The MGS magnetic measurements finally supported the proposition that the solar wind interacts with the extended atmosphere and ionosphere of Mars, creating a magnetospheric cavity, but also with the small-scale crustal magnetic fields. This interaction hence contrasts with the plasma interactions at any other solar system bodies. The obstacle that faces the solar wind is a combination of a global atmospheric obstacle (like for Venus or comets), punctuated by many smaller-scale obstacles formed by strong crustal magnetic fields (somehow similar to the Earth or the Moon to a lesser extend).
The main features of the Martian global plasma interaction with the solar wind are summarized in Figure 16 [Brain et al., 2017]. Solar wind particles, coming from the left side, and the associated IMF, represented in yellow, induce magnetic fields in the conducting Martian ionosphere. This induced magnetosphere-like interaction forms a variety of plasma regimes and boundaries that can be distinguished using particle and field measurements obtained by the spacecraft orbiting around the planet.
Figure 16. Schematic of the Martian plasma interaction regions [Brain et al., 2017].
The solar wind carries with it the IMF (yellow) as it streams (dashed lines) toward the bow shock (green) upstream of Mars. The ionosphere (orange) is delimited by the ionopause (outer limit of the orange area).
In order to identify the different regions and boundaries of the Martian environment from plasma instruments observations, the data recorded by several instruments of the particle and field package of the MAVEN spacecraft during one orbit in October 2016 are plotted in Figure 17 (see section 2.2.3 for more details about MAVEN instruments). During this orbit, the spacecraft entered in the Martian induced magnetosphere on the dayside southern hemisphere, then traveled toward the northern hemisphere and the nightside it reached at ~17:15 UT. On the first panel is plotted the energy-time spectrogram of omnidirectional electron energy flux (JE) measured by SWEA. On the second and third panel are plotted the energy-time and mass-time spectrogram of omnidirectional ion energy flux (JE), respectively, measured by STATIC. On the fourth panel are the electron (red) and ion (black) density measured by SWEA and SWIA, respectively. Note that the density calculated by SWIA is not trustworthy below the magnetosheath as it does not record ions with energy below a dozen of eV. On the fifth panel is plotted the in-situ magnitude of magnetic field (black) measured by MAG, superimposed with the calculated magnitude of the crustal magnetic field (red), from the model of Morschhauser et al.  (see section 2.6 for more details). Finally, the altitude and the position of the spacecraft regarding Mars are plotted on panel 6 and 7 (see section 2.5 for more details about the frames). The approximate location of the different boundaries discussed in next subsections are represented by the brown vertical lines.
In the subsequent sections we first describe the solar wind interaction with Mars as a steady-state interaction (section 1.3.1), using together Figure 16 and Figure 17. We then discuss time-dependent effects modifying the location of the different regions of the Martian environment (section 1.3.2). We finish on a focus on the nightside ionosphere (section 1.3.3), which is the main region that has been studied throughout my PhD.

◆ Part of a data file ◆
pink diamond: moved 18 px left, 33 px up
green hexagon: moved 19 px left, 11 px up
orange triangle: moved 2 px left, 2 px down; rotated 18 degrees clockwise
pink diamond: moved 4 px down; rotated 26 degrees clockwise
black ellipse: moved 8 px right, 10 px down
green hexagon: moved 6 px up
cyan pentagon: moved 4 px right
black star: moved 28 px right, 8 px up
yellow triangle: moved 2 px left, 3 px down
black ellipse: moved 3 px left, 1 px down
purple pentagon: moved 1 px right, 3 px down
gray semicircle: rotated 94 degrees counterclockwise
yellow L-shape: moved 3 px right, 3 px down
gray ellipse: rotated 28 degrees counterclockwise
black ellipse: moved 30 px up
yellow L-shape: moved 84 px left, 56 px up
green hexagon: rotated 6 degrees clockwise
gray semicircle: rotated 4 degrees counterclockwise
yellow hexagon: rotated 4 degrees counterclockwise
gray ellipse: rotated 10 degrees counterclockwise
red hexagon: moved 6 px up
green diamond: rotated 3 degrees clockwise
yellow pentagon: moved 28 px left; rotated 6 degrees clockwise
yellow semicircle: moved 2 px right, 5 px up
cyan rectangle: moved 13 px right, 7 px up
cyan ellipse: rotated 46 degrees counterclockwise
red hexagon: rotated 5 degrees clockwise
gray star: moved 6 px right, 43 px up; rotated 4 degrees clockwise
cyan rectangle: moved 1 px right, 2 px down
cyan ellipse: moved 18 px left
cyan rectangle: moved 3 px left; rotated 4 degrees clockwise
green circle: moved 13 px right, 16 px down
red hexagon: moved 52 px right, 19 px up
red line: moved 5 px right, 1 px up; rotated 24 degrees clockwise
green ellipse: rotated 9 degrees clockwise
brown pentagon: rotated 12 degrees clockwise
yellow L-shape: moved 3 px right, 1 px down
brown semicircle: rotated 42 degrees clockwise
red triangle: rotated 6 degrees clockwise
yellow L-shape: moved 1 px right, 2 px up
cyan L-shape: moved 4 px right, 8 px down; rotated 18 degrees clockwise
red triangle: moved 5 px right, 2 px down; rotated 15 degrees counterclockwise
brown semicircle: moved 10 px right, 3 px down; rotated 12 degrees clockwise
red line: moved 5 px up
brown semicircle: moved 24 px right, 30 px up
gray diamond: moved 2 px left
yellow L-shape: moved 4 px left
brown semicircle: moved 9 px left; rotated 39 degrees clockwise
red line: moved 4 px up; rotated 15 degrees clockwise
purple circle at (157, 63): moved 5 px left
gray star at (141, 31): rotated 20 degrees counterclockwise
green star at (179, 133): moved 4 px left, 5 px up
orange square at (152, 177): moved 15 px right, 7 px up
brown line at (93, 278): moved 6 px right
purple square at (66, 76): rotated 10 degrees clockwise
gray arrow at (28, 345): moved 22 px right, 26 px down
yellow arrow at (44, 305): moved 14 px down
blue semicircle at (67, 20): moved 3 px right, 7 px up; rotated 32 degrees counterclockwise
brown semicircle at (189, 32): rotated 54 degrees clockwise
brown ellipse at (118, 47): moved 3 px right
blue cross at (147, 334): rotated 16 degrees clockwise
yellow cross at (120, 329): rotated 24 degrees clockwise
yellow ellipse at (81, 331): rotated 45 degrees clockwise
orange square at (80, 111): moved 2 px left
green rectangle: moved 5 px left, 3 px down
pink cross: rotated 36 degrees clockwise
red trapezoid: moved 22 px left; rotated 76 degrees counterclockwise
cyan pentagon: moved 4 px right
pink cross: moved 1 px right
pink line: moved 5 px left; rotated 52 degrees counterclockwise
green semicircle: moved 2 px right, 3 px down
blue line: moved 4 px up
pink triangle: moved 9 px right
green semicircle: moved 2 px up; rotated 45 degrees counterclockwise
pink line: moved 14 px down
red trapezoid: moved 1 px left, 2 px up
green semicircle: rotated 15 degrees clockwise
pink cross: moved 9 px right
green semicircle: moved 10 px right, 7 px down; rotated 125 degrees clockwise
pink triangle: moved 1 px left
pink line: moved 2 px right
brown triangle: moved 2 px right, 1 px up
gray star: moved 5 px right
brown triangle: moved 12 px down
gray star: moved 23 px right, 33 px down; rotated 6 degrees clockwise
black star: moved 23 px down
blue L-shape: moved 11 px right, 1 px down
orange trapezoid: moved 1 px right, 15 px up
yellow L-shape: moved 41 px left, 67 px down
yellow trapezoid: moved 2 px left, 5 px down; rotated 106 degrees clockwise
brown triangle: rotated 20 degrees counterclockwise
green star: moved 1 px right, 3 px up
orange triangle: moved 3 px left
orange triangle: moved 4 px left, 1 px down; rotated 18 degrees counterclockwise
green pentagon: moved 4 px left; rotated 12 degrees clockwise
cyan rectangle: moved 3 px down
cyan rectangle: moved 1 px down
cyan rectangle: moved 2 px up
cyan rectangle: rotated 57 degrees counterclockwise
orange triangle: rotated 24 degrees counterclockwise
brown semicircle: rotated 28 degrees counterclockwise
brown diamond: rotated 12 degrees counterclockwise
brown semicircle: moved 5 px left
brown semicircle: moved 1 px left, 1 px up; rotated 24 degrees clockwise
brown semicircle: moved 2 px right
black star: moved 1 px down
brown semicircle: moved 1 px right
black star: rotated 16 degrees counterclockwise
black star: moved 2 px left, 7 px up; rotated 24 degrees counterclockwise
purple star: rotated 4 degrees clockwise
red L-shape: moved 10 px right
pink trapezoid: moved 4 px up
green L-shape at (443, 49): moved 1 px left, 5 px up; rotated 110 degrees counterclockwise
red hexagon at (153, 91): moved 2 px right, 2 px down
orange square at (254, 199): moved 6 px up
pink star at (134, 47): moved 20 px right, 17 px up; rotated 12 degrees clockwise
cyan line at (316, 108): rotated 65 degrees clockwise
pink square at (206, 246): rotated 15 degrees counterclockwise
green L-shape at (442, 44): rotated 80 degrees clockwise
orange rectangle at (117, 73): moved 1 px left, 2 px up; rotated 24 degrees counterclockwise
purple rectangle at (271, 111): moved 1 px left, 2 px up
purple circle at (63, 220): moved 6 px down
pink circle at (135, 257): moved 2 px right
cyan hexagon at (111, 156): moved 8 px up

◆ Stated problem ◆
Answer these questions about the passage on the solar wind interaction with Mars:
1. In Figure 16, what color represents the bow shock?
2. Which instrument measured the ion spectrograms plotted on the second and third panels of Figure 17?
3. Below the magnetosheath, why is the density calculated by SWIA not trustworthy?

◆ Finished task ◆
1. Green.
2. STATIC.
3. SWIA does not record ions with energy below a dozen eV.